Carbohydrate chains of cancer glycoprotein antigens contain major outer changes dictated by tissue-specific regulation of glycosyltransferase genes, the availability of sugar nucleotides, and competition between enzymes for acceptor intermediates during glycan elongation. However, it is evident from recent studies with recombinant mucin probes that the final glycosylation profiles of mucin glycoproteins are mainly determined by the cellular repertoire of glycosyltransferases. Hence, we examined various cancer cell lines for the levels of fucosyl-, beta-galactosyl, beta-N-acetylgalactosaminyl-, sialyl-, and sulfotransferase activities that generate the outer ends of the oligosaccharide chains. We have identified glycosyltransferases activities at the levels that would give rise to O-glycan chains as reported by others in breast cancer cell lines, T47D, ZR75-1, MCF-7, and MDA-MB-231. Most breast cancer cells express Gal-3-O-sulfotransferase specific for T-hapten Gal beta1-->3GalNAc alpha-, whereas the enzyme from colon cancer cells exhibits a vast preference for the Gal beta1,4GlcNAc terminal unit in O-glycans. We also studied ovarian cancer cells SW626 and PA-1 and hepatic cancer cells HepG2. Our studies show that alpha1,2-L-fucosyl-T, alpha(2,3) sialyl-T, and 3-O-Sulfo-T capable of acting on the mucin core 2 tetrasaccharide, Gal beta1,4GlcNAc beta1,6(Gal beta1,3)GalNAc alpha-, can also act on the Globo H antigen backbone, Gal beta1,3GalNAc beta1,3Gal alpha-, suggesting the existence of unique carbohydrate moieties in certain cancer-associated glycolipids. Briefly, our study indicates the following: (i) 3'-Sulfo-T-hapten has an apparent relationship to the tumorigenic potential of breast cancer cells; (ii) the 3'-sulfo Lewis(x), the 3-O-sulfo-Globo unit, and the 3-fucosylchitobiose core could be uniquely associated with colon cancer cells; (iii) synthesis of a polylactosamine chain and T-hapten are favorable in ovarian cancer cells due to negligible sialyltransferase activities; and (iv) a 6'-sialyl LacNAc unit and 3'-sialyl T-hapten appear to be prevalent structures in hepatic cancer cell glycans. Thus, it is apparent that different cancer cells are expressing unique glycan epitopes, which could be novel targets for cancer diagnosis and treatment.
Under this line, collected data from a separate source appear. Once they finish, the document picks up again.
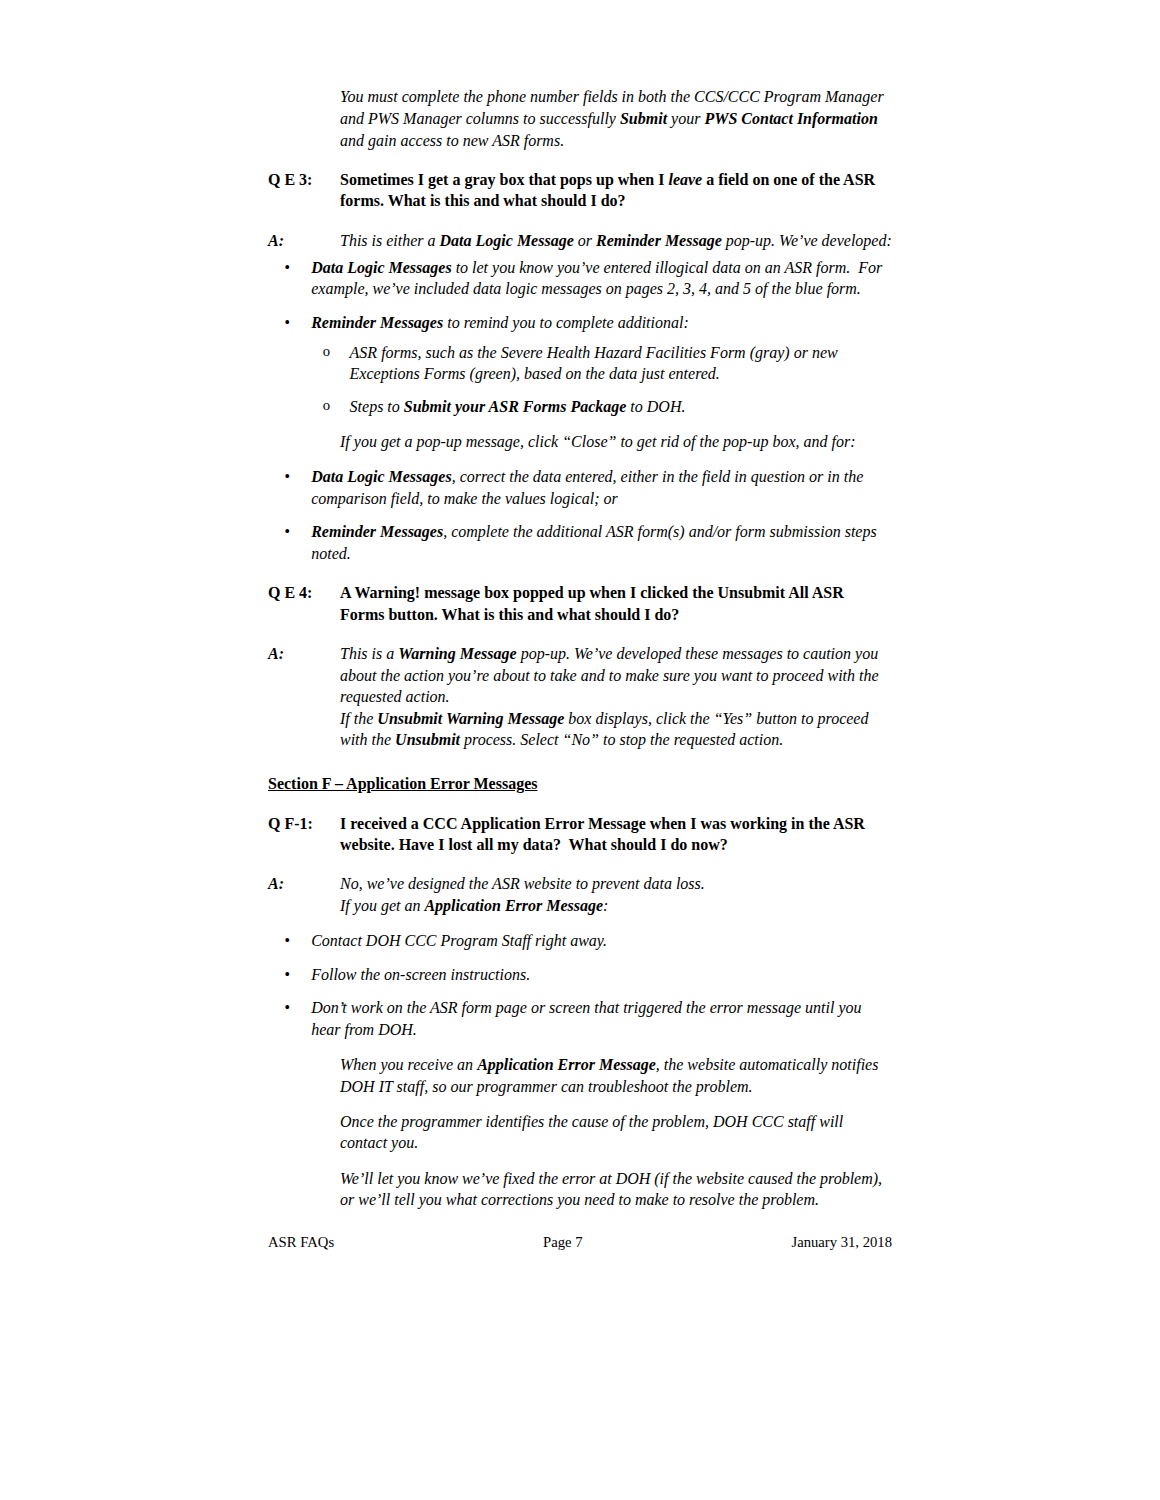You must complete the phone number fields in both the CCS/CCC Program Manager and PWS Manager columns to successfully Submit your PWS Contact Information and gain access to new ASR forms.
Q E 3:
Sometimes I get a gray box that pops up when I leave a field on one of the ASR forms. What is this and what should I do?
A:
This is either a Data Logic Message or Reminder Message pop-up. We’ve developed:
Data Logic Messages to let you know you’ve entered illogical data on an ASR form. For example, we’ve included data logic messages on pages 2, 3, 4, and 5 of the blue form.
Reminder Messages to remind you to complete additional:
ASR forms, such as the Severe Health Hazard Facilities Form (gray) or new Exceptions Forms (green), based on the data just entered.
Steps to Submit your ASR Forms Package to DOH.
If you get a pop-up message, click “Close” to get rid of the pop-up box, and for:
Data Logic Messages, correct the data entered, either in the field in question or in the comparison field, to make the values logical; or
Reminder Messages, complete the additional ASR form(s) and/or form submission steps noted.
Q E 4:
A Warning! message box popped up when I clicked the Unsubmit All ASR Forms button. What is this and what should I do?
A:
This is a Warning Message pop-up. We’ve developed these messages to caution you about the action you’re about to take and to make sure you want to proceed with the requested action.
If the Unsubmit Warning Message box displays, click the “Yes” button to proceed with the Unsubmit process. Select “No” to stop the requested action.
Section F – Application Error Messages
Q F-1:
I received a CCC Application Error Message when I was working in the ASR website. Have I lost all my data? What should I do now?
A:
No, we’ve designed the ASR website to prevent data loss.
If you get an Application Error Message:
Contact DOH CCC Program Staff right away.
Follow the on-screen instructions.
Don’t work on the ASR form page or screen that triggered the error message until you hear from DOH.
When you receive an Application Error Message, the website automatically notifies DOH IT staff, so our programmer can troubleshoot the problem.
Once the programmer identifies the cause of the problem, DOH CCC staff will contact you.
We’ll let you know we’ve fixed the error at DOH (if the website caused the problem), or we’ll tell you what corrections you need to make to resolve the problem.
ASR FAQs
Page 7
January 31, 2018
癌症糖蛋白抗原的碳水化合物链包含主要的外部变化,这些变化由糖基转移酶基因的组织特异性调控、糖核苷酸的可用性以及聚糖延长过程中酶对受体中间体的竞争所决定。然而,最近使用重组粘蛋白探针的研究表明,粘蛋白糖蛋白的最终糖基化谱主要由糖基转移酶的细胞组成决定。因此,我们检测了各种癌细胞系中岩藻糖基、β-半乳糖基、β-N-乙酰半乳糖胺基、唾液酸基和磺基转移酶的活性水平,这些酶可生成寡糖链的外端。我们已经鉴定出在乳腺癌细胞系T47D、ZR75-1、MCF-7和MDA-MB-231中,如其他人所报道的那样,能产生O-聚糖链水平的糖基转移酶活性。大多数乳腺癌细胞表达对T抗原决定簇Galβ1→3GalNAcα特异的Gal-3-O-磺基转移酶,而结肠癌细胞中的该酶对O-聚糖中的Galβ1,4GlcNAc末端单元表现出极大的偏好。我们还研究了卵巢癌细胞SW626和PA-1以及肝癌细胞HepG2。我们的研究表明,能够作用于粘蛋白核心2四糖Galβ1,4GlcNAcβ1,6(Galβ1,3)GalNAcα-的α1,2-L-岩藻糖基转移酶、α(2,3)唾液酸基转移酶和3-O-磺基转移酶,也能作用于Glob H抗原主链Galβ1,3GalNAcβ1,3Galα-,这表明在某些癌症相关糖脂中存在独特的碳水化合物部分。简而言之,我们的研究表明:(i) 3'-磺基-T抗原决定簇与乳腺癌细胞的致瘤潜力有明显关系;(ii) 3'-磺基路易斯(x)、3-O-磺基-Globo单元和3-岩藻糖基壳二糖核心可能与结肠癌细胞独特相关;(iii) 由于唾液酸基转移酶活性可忽略不计,聚乳糖胺链和T抗原决定簇的合成在卵巢癌细胞中是有利的;(iv) 6'-唾液酸基乳糖胺单元和3'-唾液酸基-T抗原决定簇似乎是肝癌细胞聚糖中的普遍结构。因此,很明显不同的癌细胞表达独特的聚糖表位,这可能是癌症诊断和治疗的新靶点。